If there was any froyo left, that is. If the dryness in her throat was any indication, it had probably already vaporized away by now.
She tried to look away, but his eyes—how could you not look at them?—were impossibly deep, fathoms deep. Eons deep. And his incredibly long, perfectly perfect fingers. Wow. She wondered what Simone would say about such fingers, even though they numbered only the standard five; no midget digits on this boy. They were curled around what looked like a thirty-two ounce virgin Jamaican Rum and Mango Swirl, which had never been her favorite, though suddenly the flavor seemed so much more interesting than it had before. Only his nails showed any flaws, as if advertising that he was, indeed, a member of that race called boys and not gods: they were unmanicured, scratched, their edges roughened and dirty, like he’d been digging in hard clay.
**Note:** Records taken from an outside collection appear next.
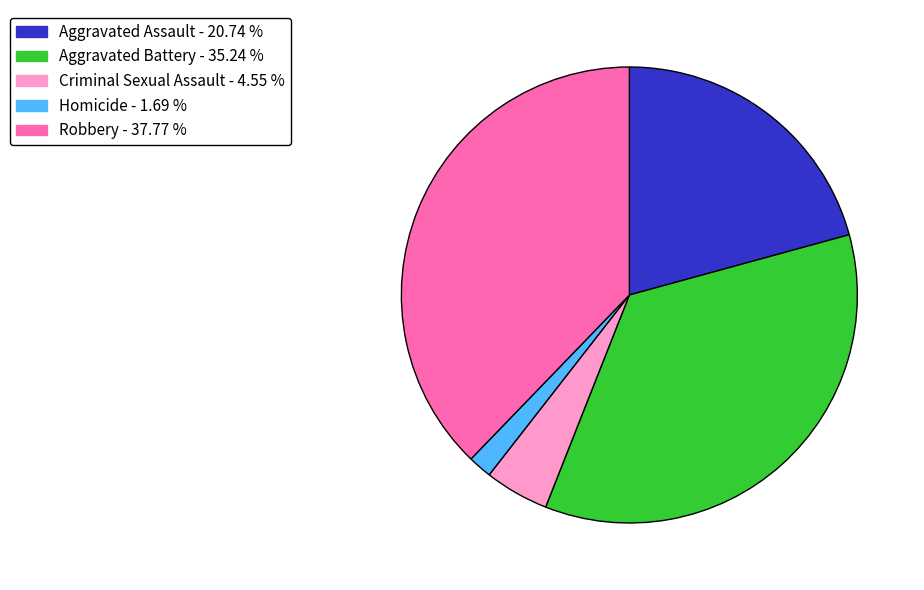

Which slice is the largest?

Robbery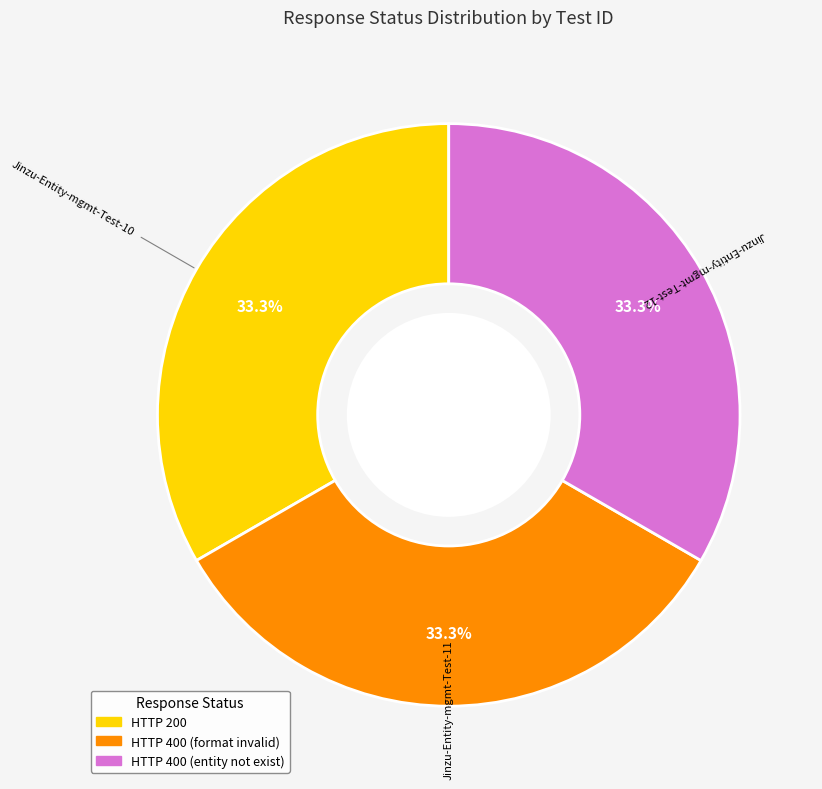

How many slices are in this pie chart?

3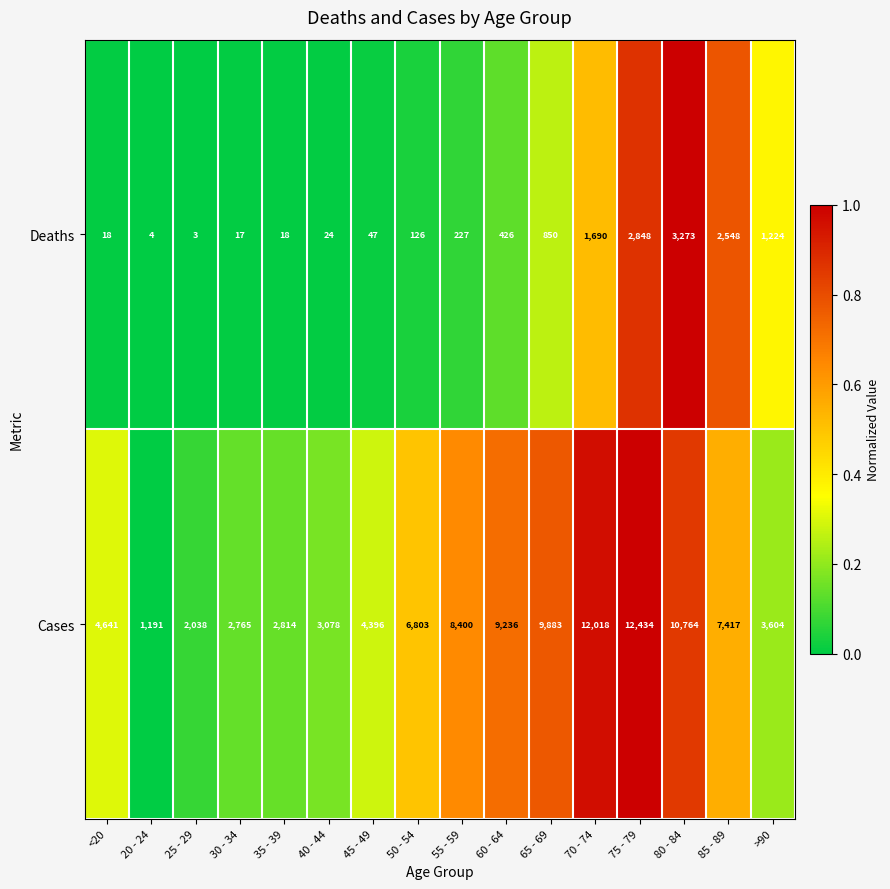

Which series changed the most between 20 - 24 and 45 - 49?

Cases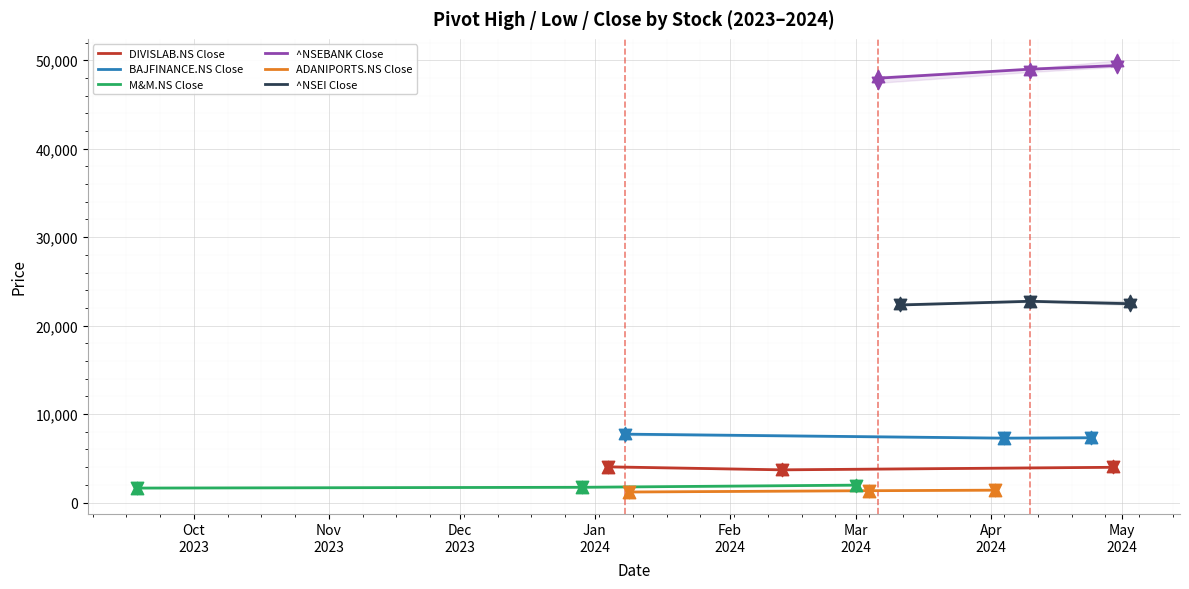

Which series reaches the maximum Y coordinate?

^NSEBANK Close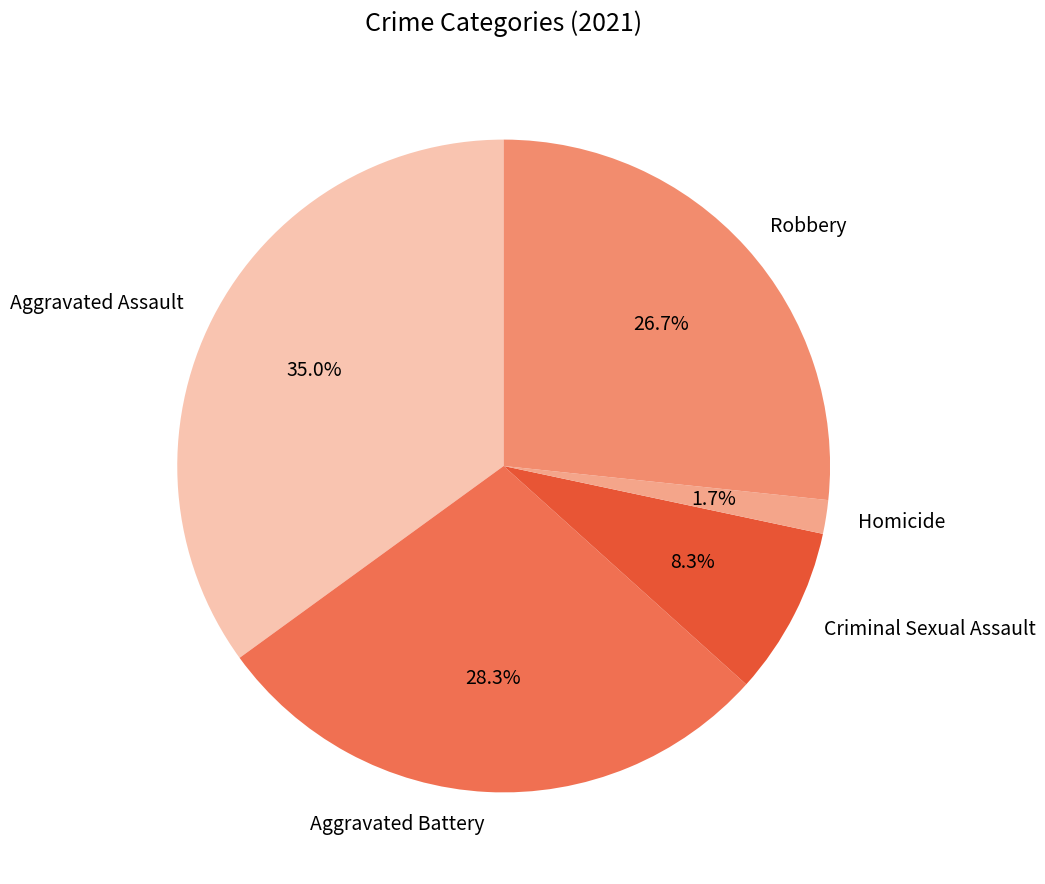

Is there any slice that represents more than half of the pie?

No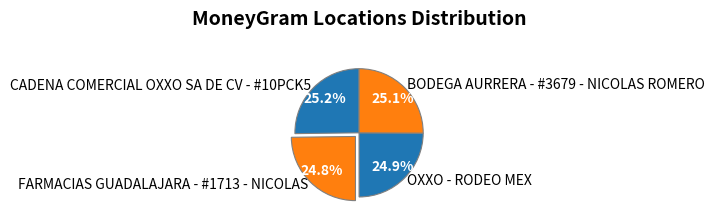

Combined, what portion of the pie is BODEGA AURRERA - #3679 - NICOLAS ROMERO and FARMACIAS GUADALAJARA - #1713 - NICOLAS?

49.9%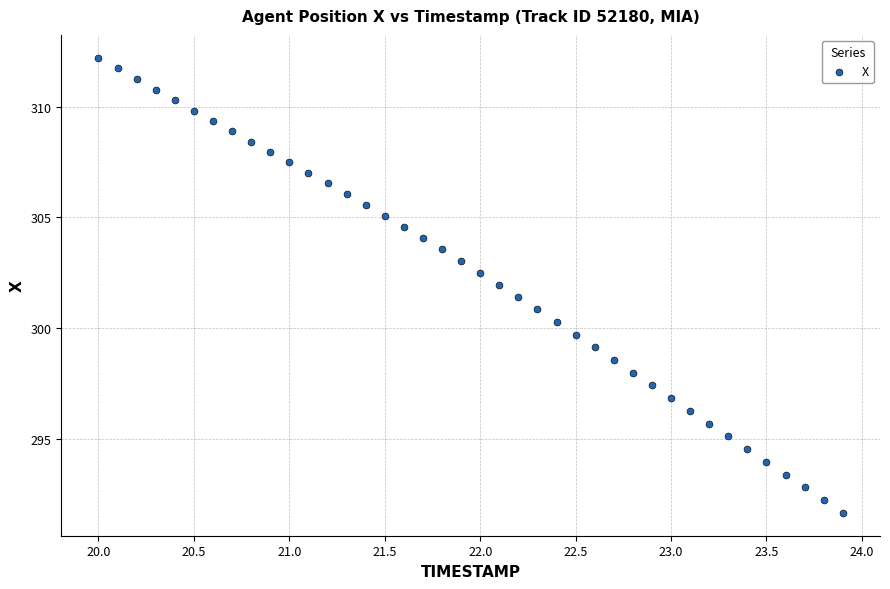

What is the range of Y values (max minus min)?

20.6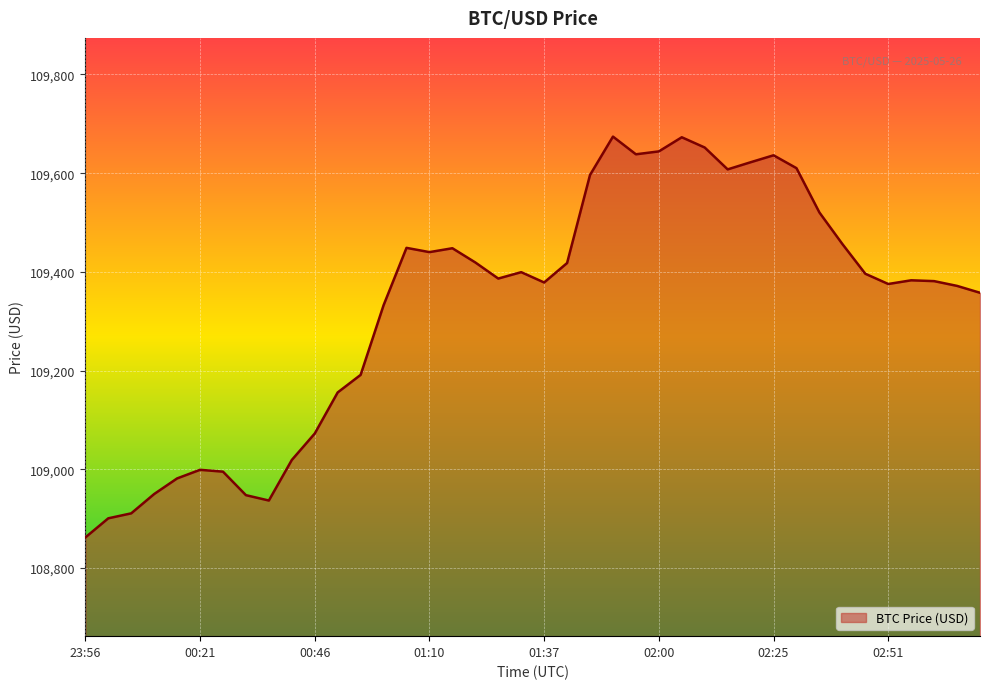

True or false: there are more than 2 points higher than both neighbors.

True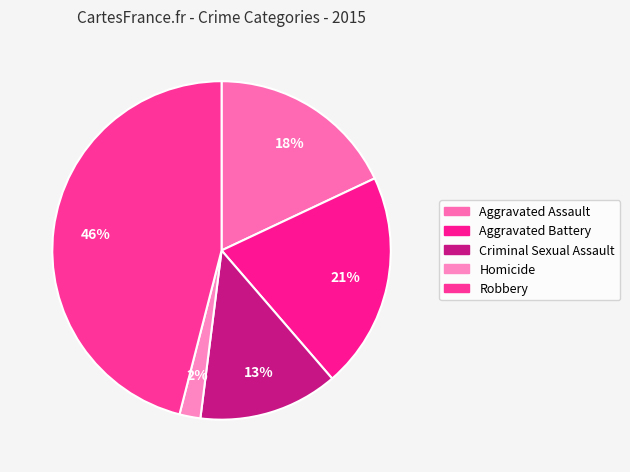

To the nearest percent, what is the average slice percentage?

20%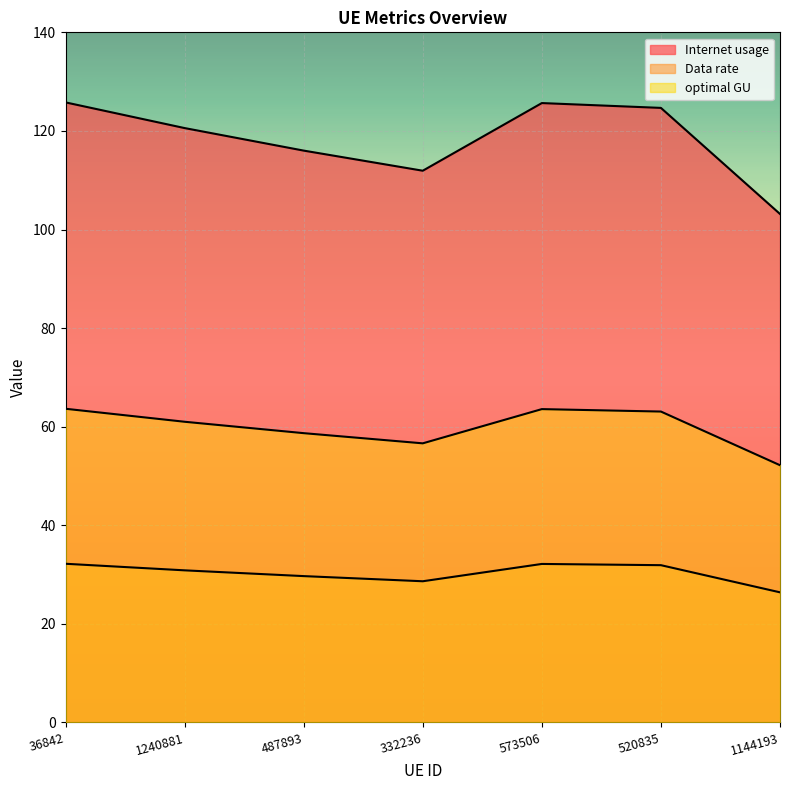

Does the chart display data point markers on the line(s)?

No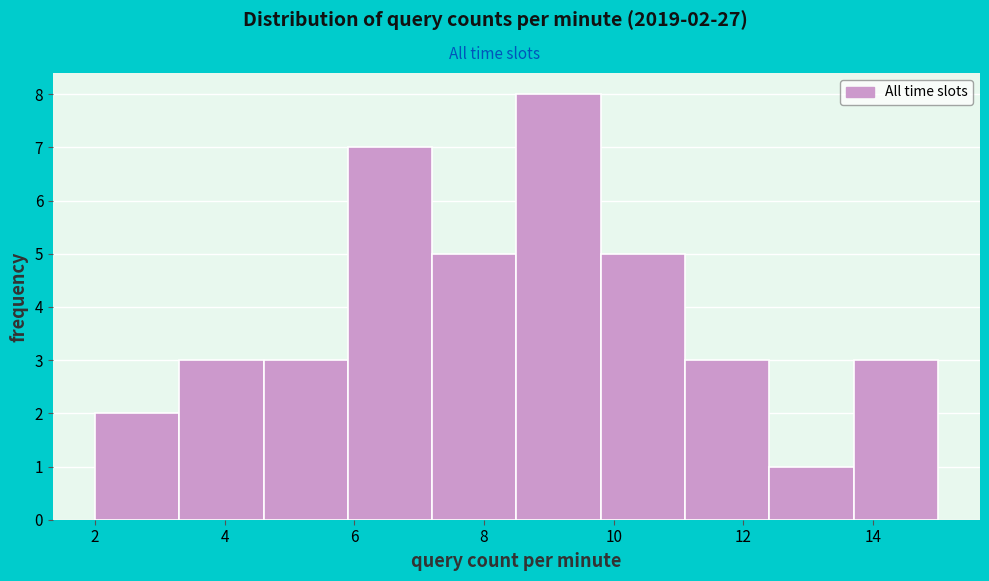

Which range on the x-axis has the tallest bar?

8.5 to 9.8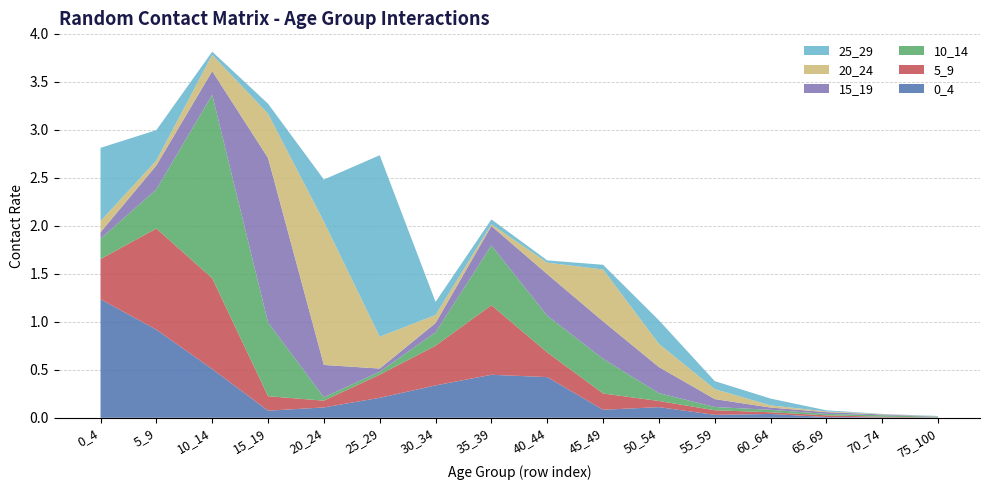

Reading left to right, transcribe all the data shown in this chart.

0_4: 1.2	0.9	0.5	0.1	0.1	0.2	0.3	0.4	0.4	0.1	0.1	0.0	0.0	0.0	0.0	0.0
5_9: 0.4	1.1	0.9	0.2	0.1	0.2	0.4	0.7	0.3	0.2	0.1	0.0	0.0	0.0	0.0	0.0
10_14: 0.2	0.4	1.9	0.8	0.0	0.0	0.1	0.6	0.4	0.4	0.1	0.0	0.0	0.0	0.0	0.0
15_19: 0.1	0.2	0.2	1.7	0.3	0.0	0.1	0.2	0.4	0.4	0.3	0.1	0.0	0.0	0.0	0.0
20_24: 0.1	0.1	0.2	0.5	1.5	0.3	0.1	0.0	0.1	0.5	0.2	0.1	0.0	0.0	0.0	0.0
25_29: 0.8	0.3	0.0	0.1	0.4	1.9	0.1	0.1	0.0	0.0	0.2	0.1	0.1	0.0	0.0	0.0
He opened his impossibly red lips and out floated the most honeyed voice she had ever heard.
“Hey,” he said.
There might as well have been copper wire splicing the two of them together, for the million volts of electricity that seemed to course through her body, seemingly coming straight from him with the utterance of that single word.
A flurry of excited whispers and giggles began to grow around her, but Claire didn’t notice. The only thing filling her ears, besides the pounding of her heart, was that voice, that…wonderful voice.
She opened her mouth again, tried to speak, but her brain refused to cooperate, and what ended up coming out of her was, “Hechh.” Or maybe it was, “Crrchh.” Either way, it wasn’t the usual greeting she reserved for boys who dared to introduce themselves to her.